Little-Known Fact: The Coolest Failed Last Year
Interestingly, Grepper first tried to launch the Coolest last year on Kickstarter. That first project had a funding goal of $125,000 and garnered 279 backers who pledged a total of $102,188. Obviously, Grepper didn't give up. He retooled the design -- mostly just the look of the Coolest -- and revamped the Kickstarter project marketing page to better show off its features. And the funding goal? He actually reduced it to $50,000.
So what's fundamentally different? Tapping into a viral zeitgeist of funding love isn't easy, of course, but one thing jumps out: The new version of the Coolest is bright orange and takes on a new overall jaunty shape. Instead of a basic rectangle cooler with features glommed onto it, the Coolest looks like something new -- at once recognizable as a traditional cooler, yet with new angles that imply this cooler is ready to party.
Plus, think about the launch date: Last year's Coolest Cooler launched in the fall and didn't complete its funding until late December. Who wants to buy a cooler in December?
This year, though, the Coolest launched in July, which is a hot summer month when the summer is still full of promise. The irony is that the previous campaign would have delivered a Coolest in time to use in the summer of 2014, while this new and improved Coolest won't ship out to backers until the chilly month of February in 2015.
There are a few low-dollar rewards for people who like the idea but aren't ready to commit. For $55, you can get a "Keep Calm and Blend On" Coolest t-shirt with a blended drink guide and Coolest reusable party cup.
Early birds were able to get the Coolest Cooler for $165, while everyone else can still get one for $185, which will save you a whopping $115 off of the $299 expected retail price next year.

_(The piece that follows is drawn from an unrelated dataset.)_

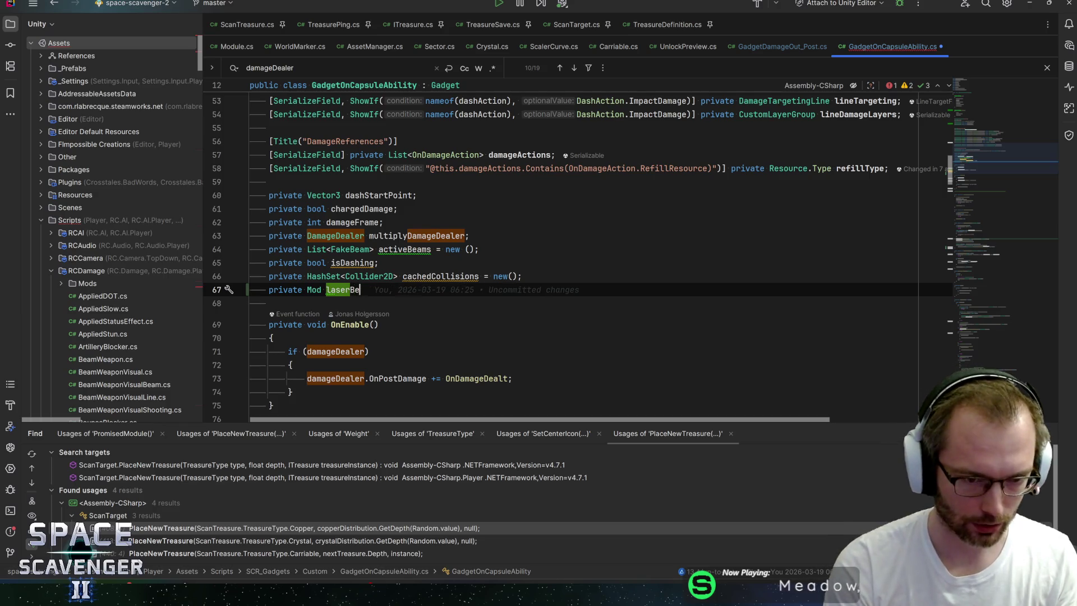
text(;)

After that, you get Coolest options that include the t-shirt and cups, along with a $1,750 10-pack of Coolest Coolers for those who are super serious partiers (85 backers so far).
For $2,000, Grepper agreed to personally fly out to your home town and man your bar at your next event with a fully functional Coolest prototype. Grepper writes, "I make incredible drinks and dogs and kids like me." This offer reached its limit with eight backers taking him up on it.

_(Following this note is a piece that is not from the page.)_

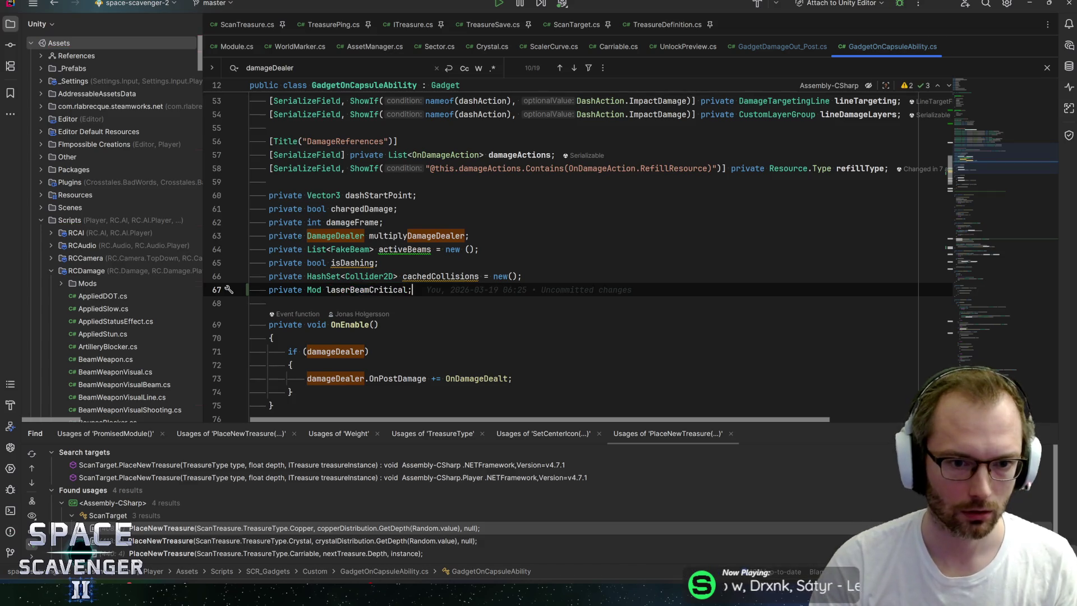
scroll(527, 252, down, 15)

Because this project took off so quickly, Grepper introduced some reach goals that let backers vote on new colors, like Margarita, Blue Curacao, Sangria or Cosmo.
Meanwhile, What's the Risk?
As with any manufactured product, especially larger products that include multiple types of integrated items, the supply chain and assembly-and-delivery process introduce the risk of delays. To minimize errors or delays, Grepper says he's working with tooling manufacturers that have a track record for prompt quality. Plus, he's lining up backup suppliers for each component in case one supplier runs into an unforeseen problem.
Manufacturing of the injection and blow-molded parts will begin in December, with final assembly and shipping starting in January and February.